SOURCE TEXT:
# # #
With one of the strongest economies in Asia over the past 50 years, Malaysia has grown in importance in the region. With roots as a British colonial territory, Malaysia today is home to an ethnically-diverse population of about 30 million people, including a sizable Chinese minority. Join Active Minds as we explore the history of Malaysia, its current role in the region and the world, as well as the disappearance of Malaysia Airlines Flight 370 in March, 2014.
Key Lecture Points
- Malaysia, slightly larger than New Mexico, is strategically located along the Strait of Malacca and the South China Sea. Rich in natural resources, it is ethnically diverse and a predominately Muslim country.
- Seeking a trade route connecting India and the Far East, the Portuguese captured the port of Malacca in 1511. Later the Dutch and then the British came to control over the Malaya territory with its natural resources (tin and rubber) and its strategic location. Britain maintained control over Malaya until WWII when it fell to Japanese occupation.
- At the end of WWII, Britain returned to Malaya and gradually prepared to exit from colonial control, granting Malaya independence in 1957. In 1963, the Federation of Malaya, Sabah, Sarawak and Singapore (all former British Colonies) federated as Malaysia in 1963. Less than two years later, Singapore was expelled from the federation because of ethnic conflicts between the Malays and Chinese.
# # #
MATERIAL:
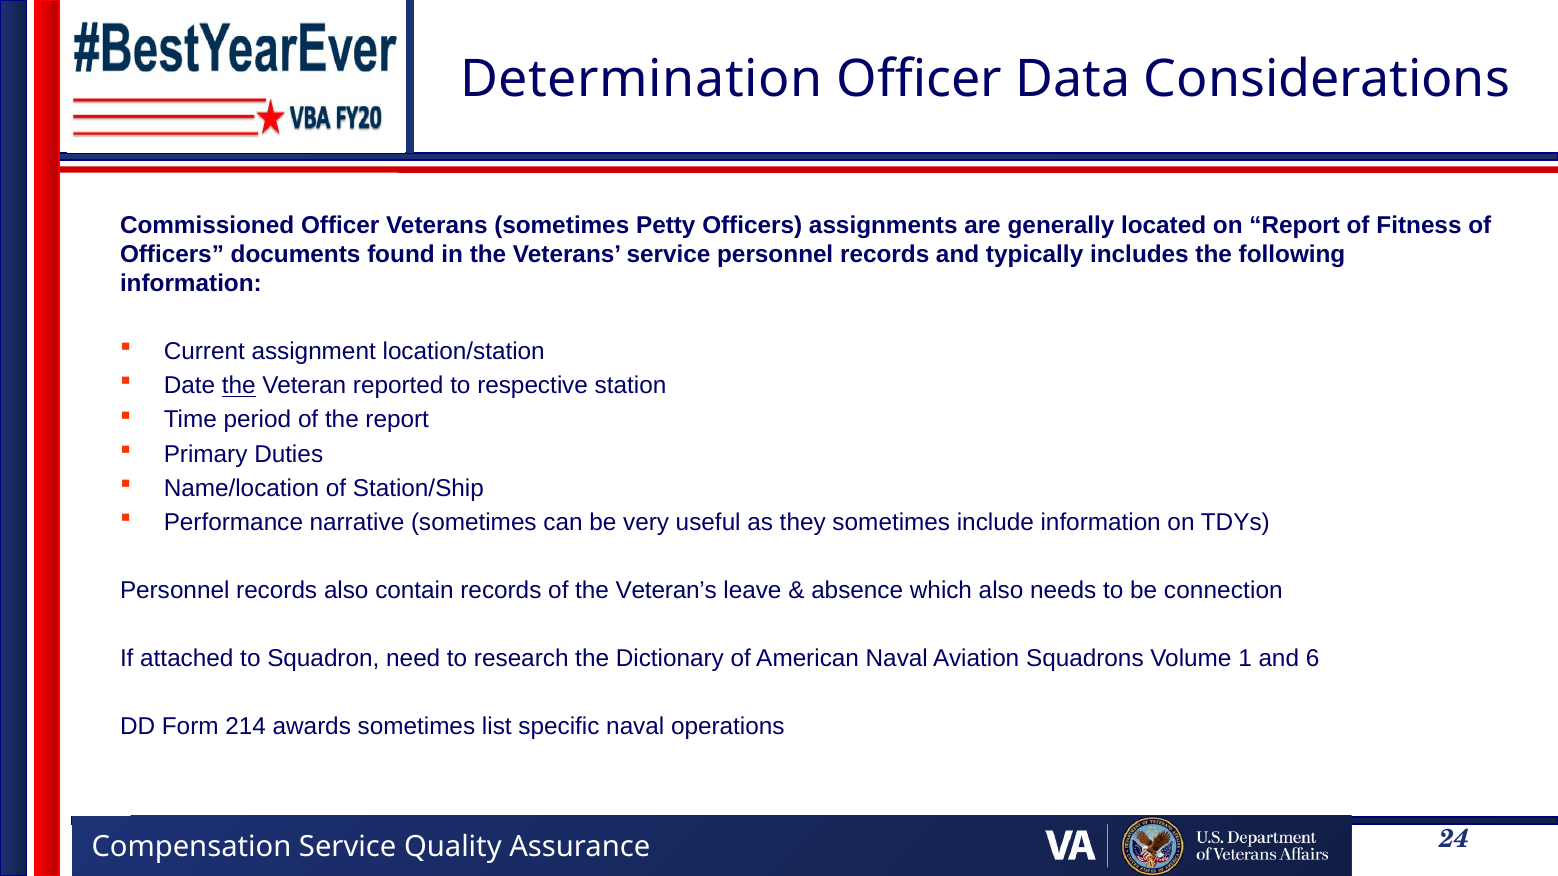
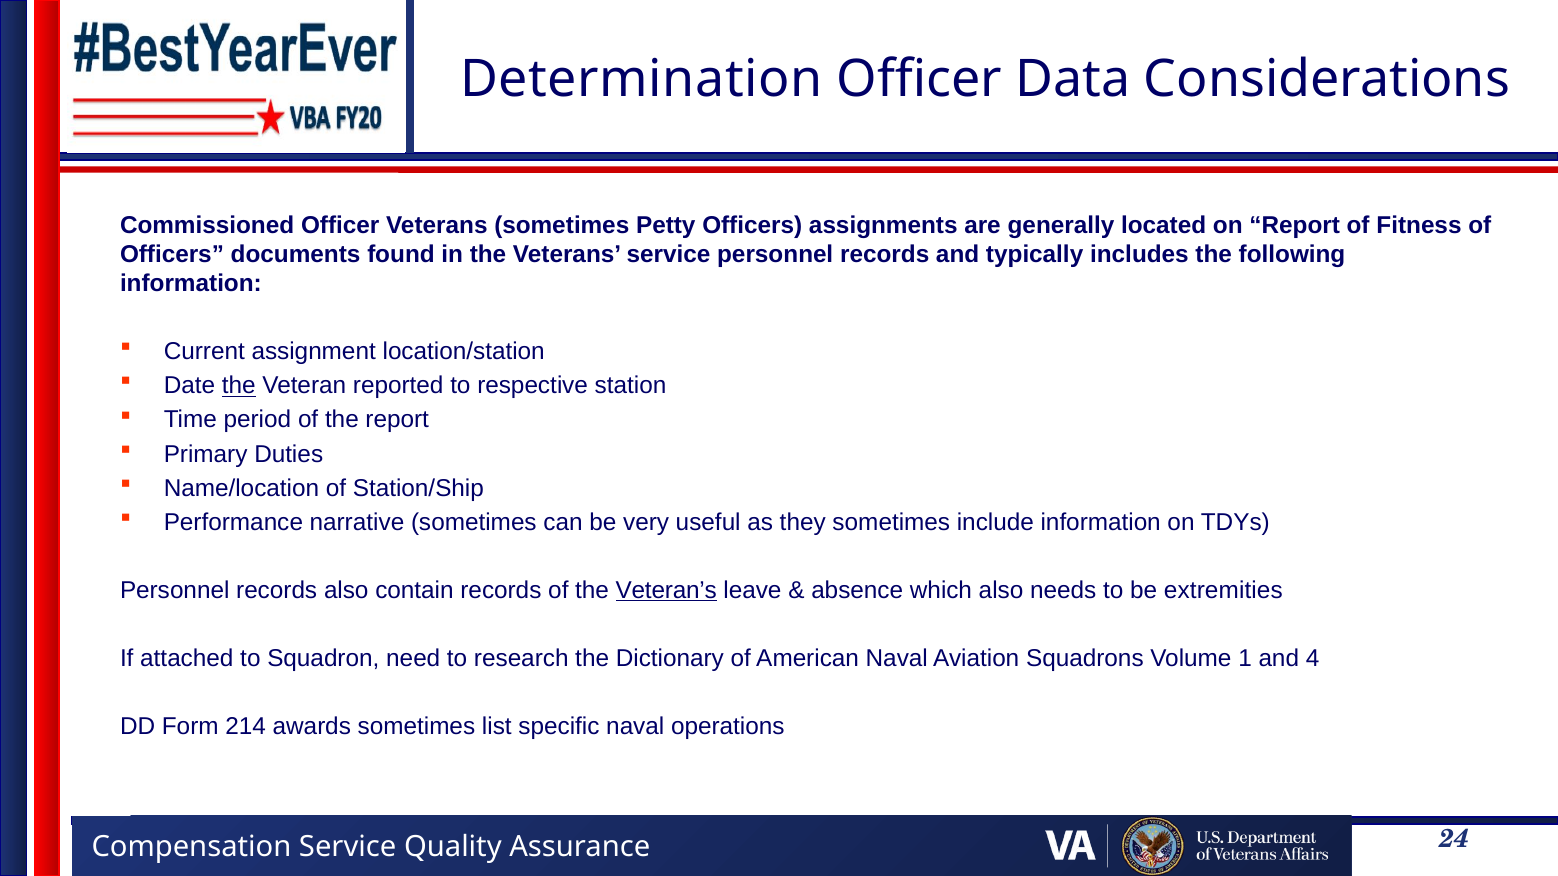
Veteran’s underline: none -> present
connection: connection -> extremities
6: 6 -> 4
# # #
SHORT EXERCISE A: Translate into Spanish this sentence from the Malaysia overview: "At the end of WWII, Britain returned to Malaya and gradually prepared to exit from colonial control, granting Malaya independence in 1957."
SHORT EXERCISE B: Extend the Malaysia overview with further key lecture points, beginning after its final sentence.

RIGHT ANSWER A: Al final de la Segunda Guerra Mundial, Gran Bretaña regresó a Malaya y se preparó gradualmente para abandonar el control colonial, concediendo a Malaya la independencia en 1957.

RIGHT ANSWER B:
- Malaya (and later Malaysia) has been governed by a ruling coalition, now called Barisan Nasional (BN) since 1957. The most recent elections in 2013 were marked with allegations of electoral fraud. Since the election, the ruling coalition has cracked down on the opposition, led by Anwar Ibrahim. He has been on trial on and off again for years on sodomy charges, described by Human Rights Watch as politically motivated persecution. On March 7, 2014 he was convicted of those charges and again sentenced to jail.
- On March 8, 2014 Malaysian Airlines Flight 370 mysteriously dropped off the tracking radar and still has not been found or a cause determined for its disappearance. Some (but not all) suggest a connection between the conviction of Anwar Ibrahim and the loss of MH370.
- As part of China’s growing assertiveness in the Asia-Pacific region, Beijing has claimed a large area in the South China Sea including islands and shoals claimed by other nations in the region, including Malaysia.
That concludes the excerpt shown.